Compute the lower and upper ends of the t-intervals.

tint <- matrix(NA, nrow = dim(data)[2], ncol = 2)
for (i in 1:dim(data)[2]) {
    temp <- t.test(data[, i], conf.level = 0.9)
    tint[i, ] <- temp$conf.int
}
colnames(tint) <- c("lcl", "ucl")

Store the results in the matrix that was created.

xx[, 1] <- xbar
xx[, 2] <- stdev
xx[, 3] <- tint[, 1]
xx[, 4] <- tint[, 2]

How many intervals include the true mean?

xx[, 5] <- (xx[, 3] < mean) & (xx[, 4] > mean)
sum(xx[, 5])
## [1] 850

What do you find? Is this what you expected? How does this compare to a coverage of confidence intervals for a normal distribution such as heights in the section Confidence Intervals I if it would have been done 1000 times?

The number of intervals that contain the true mean is below 900, which is the expected number of intervals to contain the true mean since we have 1000 intervals at a 90% confidence level.

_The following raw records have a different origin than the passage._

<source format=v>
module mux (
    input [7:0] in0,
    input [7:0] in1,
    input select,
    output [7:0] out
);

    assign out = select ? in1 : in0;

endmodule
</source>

However, I would expect much closer to 900 of the confidence intervals for a normal distrubution at a 90% confidence level to contain the true mean if done 1000 times (like in the section Confidence Intervals I) because the data is normally distributed.

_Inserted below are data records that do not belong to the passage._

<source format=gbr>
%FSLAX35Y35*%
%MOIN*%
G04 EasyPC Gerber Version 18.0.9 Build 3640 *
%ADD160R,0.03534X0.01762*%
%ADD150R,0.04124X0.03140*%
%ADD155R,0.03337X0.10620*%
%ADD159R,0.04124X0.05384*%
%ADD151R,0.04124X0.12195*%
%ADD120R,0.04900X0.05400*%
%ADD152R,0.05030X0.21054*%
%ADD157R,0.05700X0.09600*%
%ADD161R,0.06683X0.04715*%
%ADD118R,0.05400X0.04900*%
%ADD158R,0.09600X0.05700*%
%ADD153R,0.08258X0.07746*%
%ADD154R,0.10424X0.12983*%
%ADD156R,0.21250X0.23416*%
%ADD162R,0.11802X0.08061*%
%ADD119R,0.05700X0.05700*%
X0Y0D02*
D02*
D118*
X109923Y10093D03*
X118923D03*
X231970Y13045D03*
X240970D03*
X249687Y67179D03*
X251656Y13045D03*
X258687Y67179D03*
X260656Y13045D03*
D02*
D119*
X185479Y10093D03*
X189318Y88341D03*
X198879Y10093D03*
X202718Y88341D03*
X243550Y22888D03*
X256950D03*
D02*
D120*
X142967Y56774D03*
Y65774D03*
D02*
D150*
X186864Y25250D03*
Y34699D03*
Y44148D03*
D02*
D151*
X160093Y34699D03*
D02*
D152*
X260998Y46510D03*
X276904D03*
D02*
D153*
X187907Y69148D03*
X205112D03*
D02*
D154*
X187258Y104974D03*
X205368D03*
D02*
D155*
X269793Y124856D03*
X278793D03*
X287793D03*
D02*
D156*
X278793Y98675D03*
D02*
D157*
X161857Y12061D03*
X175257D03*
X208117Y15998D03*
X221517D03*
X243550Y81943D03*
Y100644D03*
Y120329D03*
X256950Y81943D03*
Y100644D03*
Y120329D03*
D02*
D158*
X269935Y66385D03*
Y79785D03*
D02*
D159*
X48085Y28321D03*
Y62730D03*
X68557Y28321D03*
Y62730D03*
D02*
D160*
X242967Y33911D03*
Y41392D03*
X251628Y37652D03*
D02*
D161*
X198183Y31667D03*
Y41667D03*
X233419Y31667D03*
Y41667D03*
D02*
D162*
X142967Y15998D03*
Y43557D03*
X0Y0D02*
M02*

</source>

To verify this claim, I will repeat the simulation from Confidence Intervals I, but using 1000 simulations instead of 100.

heights <- replicate(1000, rnorm(9, mean = 69, sd = 3))
tint <- matrix(NA, nrow = dim(heights)[2], ncol = 2)
for (i in 1:dim(heights)[2]) {
    temp <- t.test(heights[, i], conf.level = 0.9)
    tint[i, ] <- temp$conf.int
}
colnames(tint) <- c("lcl", "ucl")
width <- apply(tint, 1, diff)
tint <- cbind(tint, width)
tint <- data.frame(tint)
indx <- (tint$lcl <= 69) & (tint$ucl >= 69)
sum(indx)
## [1] 895

Based on this simulation, the number of intervals containing the true mean is closer to 900 than when the data is generated from an exponential distribution.